The DCT transforms a signal from a spatial representation into a frequency representation. In an image, most of the energy will be concentrated in the lower frequencies, so if we transform an image into its frequency components and throw away the higher frequency coefficients, we can reduce the amount of data needed to describe the image without sacrificing too much image quality.

A simplified JPEG compressor:

Wikipedia has an excellent article about the discrete cosine transform. The rest of this page describes a two-dimensional DCT-II and inverse DCT and gives implementations in C.

Given an image, \(S\), in the spatial domain, the pixel at coordinates \((x,y)\) is denoted \(S_{yx}\). To transform \(S\) into an image in the frequency domain, \(F\), we can use the following:

$$ \begin{eqnarray*} C_u & = & \left\{\begin{array}{ll} \frac{1}{\sqrt{2}} & \textrm{if $u=0$}\\ 1 & \textrm{else} \end{array}\right.\\ C_v & = & \textrm{(similar to the above)}\\ F_{vu} & = & \frac{1}{4} C_v C_u \sum_{y=0}^{N-1} \sum_{x=0}^{N-1} S_{yx} cos\left(v\pi\frac{2y+1}{2N}\right) cos\left(u\pi\frac{2x+1}{2N}\right) \end{eqnarray*} $$

Four example blocks in spatial and frequency domains:

In: Spatial > > > Out: Frequency
Spatial   Frequency

Inverse Discrete Cosine Transform

To rebuild an image in the spatial domain from the frequencies obtained above, we use the IDCT:

$$ S_{yx} = \frac{1}{4} \sum_{v=0}^{N-1} \sum_{u=0}^{N-1} C_v C_u F_{vu} cos\left(v\pi\frac{2y+1}{2N}\right) cos\left(u\pi\frac{2x+1}{2N}\right) $$

Mathematically, the DCT is perfectly reversable and we do not lose any image definition until we start quantizing coefficients. In my simulation, I simply threw most of them out. A better quantizer would decrease precision gradually instead of simply zeroing out components.

Below is the original image and reconstructions of it using only the most significant \(n \times n\) coefficients.

Original image
4x4 (25%)
3x3 (14%)
2x2 (6%)

Do those artifacts look familiar?

You can find slow DCT/IDCT code in listing1.c.

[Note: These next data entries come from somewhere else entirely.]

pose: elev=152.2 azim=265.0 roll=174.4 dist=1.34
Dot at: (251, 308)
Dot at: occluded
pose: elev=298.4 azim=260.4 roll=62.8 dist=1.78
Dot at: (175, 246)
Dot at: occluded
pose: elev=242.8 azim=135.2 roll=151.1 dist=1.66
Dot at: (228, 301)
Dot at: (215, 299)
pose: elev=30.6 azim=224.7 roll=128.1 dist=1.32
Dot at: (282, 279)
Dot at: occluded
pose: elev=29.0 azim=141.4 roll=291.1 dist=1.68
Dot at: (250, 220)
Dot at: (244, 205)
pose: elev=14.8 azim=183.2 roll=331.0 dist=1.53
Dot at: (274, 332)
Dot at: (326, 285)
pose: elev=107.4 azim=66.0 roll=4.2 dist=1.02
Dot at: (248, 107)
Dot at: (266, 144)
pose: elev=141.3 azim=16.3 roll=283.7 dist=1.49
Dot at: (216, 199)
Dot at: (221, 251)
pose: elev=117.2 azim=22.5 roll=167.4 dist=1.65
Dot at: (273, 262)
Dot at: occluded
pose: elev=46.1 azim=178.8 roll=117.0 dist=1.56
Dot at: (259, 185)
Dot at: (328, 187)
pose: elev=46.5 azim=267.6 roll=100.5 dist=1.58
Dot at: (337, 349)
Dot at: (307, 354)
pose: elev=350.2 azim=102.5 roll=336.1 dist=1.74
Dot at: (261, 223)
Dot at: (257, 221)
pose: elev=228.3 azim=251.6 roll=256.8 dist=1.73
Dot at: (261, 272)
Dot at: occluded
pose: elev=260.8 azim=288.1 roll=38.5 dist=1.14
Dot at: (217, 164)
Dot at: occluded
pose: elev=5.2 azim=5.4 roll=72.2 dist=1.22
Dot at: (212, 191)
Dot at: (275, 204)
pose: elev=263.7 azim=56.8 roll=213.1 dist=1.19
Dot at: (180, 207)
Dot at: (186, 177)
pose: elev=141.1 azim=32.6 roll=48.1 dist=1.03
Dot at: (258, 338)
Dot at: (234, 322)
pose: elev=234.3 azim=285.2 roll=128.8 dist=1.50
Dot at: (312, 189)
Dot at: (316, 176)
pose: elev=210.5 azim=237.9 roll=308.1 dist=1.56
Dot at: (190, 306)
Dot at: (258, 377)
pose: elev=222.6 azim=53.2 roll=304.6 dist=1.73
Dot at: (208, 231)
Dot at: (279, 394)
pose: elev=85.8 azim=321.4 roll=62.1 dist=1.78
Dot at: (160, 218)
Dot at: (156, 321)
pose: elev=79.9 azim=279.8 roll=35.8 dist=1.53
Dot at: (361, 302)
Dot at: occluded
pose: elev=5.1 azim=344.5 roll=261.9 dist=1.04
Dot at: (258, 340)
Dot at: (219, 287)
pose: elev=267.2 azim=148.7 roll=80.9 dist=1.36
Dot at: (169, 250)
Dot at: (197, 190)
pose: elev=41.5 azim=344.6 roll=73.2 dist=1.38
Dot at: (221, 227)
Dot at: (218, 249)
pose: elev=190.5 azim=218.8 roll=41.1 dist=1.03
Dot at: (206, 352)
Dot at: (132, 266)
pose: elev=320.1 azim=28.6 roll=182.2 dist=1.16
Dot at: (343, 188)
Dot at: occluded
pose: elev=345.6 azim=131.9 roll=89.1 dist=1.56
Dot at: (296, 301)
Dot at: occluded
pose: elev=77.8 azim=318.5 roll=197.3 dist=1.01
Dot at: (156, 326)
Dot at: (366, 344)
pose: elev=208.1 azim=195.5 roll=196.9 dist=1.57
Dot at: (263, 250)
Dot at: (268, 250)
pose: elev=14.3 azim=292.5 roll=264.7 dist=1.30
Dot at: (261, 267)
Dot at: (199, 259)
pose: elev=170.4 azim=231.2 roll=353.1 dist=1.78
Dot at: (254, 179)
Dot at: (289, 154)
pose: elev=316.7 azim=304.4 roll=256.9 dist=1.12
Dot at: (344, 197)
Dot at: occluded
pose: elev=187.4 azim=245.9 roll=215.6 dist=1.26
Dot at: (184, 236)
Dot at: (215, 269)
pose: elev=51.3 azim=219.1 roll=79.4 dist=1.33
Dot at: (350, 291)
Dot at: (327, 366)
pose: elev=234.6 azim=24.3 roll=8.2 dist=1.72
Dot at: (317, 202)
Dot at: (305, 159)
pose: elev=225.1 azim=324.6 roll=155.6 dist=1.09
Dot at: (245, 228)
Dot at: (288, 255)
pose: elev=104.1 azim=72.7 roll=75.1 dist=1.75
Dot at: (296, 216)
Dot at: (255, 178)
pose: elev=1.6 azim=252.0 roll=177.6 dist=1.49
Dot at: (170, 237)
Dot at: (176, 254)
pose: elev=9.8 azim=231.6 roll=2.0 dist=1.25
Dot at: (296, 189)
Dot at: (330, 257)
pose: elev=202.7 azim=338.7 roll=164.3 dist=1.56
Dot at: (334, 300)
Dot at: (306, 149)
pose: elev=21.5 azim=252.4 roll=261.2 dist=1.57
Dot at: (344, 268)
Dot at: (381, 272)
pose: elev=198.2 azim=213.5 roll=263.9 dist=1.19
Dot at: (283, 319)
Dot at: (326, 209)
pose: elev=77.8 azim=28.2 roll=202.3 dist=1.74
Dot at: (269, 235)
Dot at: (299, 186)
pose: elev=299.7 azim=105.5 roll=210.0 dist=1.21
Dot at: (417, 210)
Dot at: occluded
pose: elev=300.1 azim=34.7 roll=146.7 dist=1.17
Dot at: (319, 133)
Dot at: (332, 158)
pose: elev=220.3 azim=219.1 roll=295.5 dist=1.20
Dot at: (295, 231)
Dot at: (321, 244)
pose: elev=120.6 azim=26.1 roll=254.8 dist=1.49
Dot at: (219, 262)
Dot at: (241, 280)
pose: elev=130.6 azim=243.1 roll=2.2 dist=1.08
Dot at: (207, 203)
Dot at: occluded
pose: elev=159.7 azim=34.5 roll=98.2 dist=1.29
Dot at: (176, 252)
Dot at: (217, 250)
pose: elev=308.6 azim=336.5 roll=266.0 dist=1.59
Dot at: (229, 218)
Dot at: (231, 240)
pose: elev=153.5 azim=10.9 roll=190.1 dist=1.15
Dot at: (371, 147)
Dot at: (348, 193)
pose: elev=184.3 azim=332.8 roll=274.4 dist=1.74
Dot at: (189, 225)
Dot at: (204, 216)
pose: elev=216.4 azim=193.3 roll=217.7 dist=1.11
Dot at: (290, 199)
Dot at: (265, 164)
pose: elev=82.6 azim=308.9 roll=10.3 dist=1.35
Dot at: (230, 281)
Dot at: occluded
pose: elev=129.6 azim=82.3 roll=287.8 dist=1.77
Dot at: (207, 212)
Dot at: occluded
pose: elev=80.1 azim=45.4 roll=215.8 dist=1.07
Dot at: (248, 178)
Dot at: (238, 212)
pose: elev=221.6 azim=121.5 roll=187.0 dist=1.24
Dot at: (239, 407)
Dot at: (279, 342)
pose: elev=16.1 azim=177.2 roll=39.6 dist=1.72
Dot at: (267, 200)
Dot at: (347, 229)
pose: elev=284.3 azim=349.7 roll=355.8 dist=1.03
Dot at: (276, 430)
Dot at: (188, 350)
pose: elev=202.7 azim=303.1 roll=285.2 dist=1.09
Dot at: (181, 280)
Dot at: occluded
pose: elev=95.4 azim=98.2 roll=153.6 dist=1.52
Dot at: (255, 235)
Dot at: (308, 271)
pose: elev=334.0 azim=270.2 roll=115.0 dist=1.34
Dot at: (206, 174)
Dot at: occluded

Note that you might also want the Targa reader/writer code.


The implementation above uses four nested loops and has complexity \(\mathrm{O}\left(n^4\right)\) for a 2D DCT of size \(n \times n\). We can do better by using row-column decomposition: build a 2D DCT by running a 1D DCT over every row and then every column.

The 1D DCT-II is:

$$ F_{u} = \frac{1}{2} C_u \sum_{x=0}^{N-1} S_{x} cos\left(u\pi\frac{2x+1}{2N}\right) $$

listing2.c uses a 1D DCT with complexity \(\mathrm{O}\left(n^2\right)\), running it \(2n\) times to build a 2D DCT with complexity \(\mathrm{O}\left(n^3\right)\).

We can do better again by replacing the naive \(\mathrm{O}\left(n^2\right)\) DCT algorithm with one factored similarly to a Fast Fourier Transform which would have \(\mathrm{O}\left(n \log n\right)\) complexity.

The AAN (Arai/Agui/Nakajima) algorithm is one of the fastest known 1D DCTs. listing3.c shows a faster 2D DCT built from 1D AAN DCTs.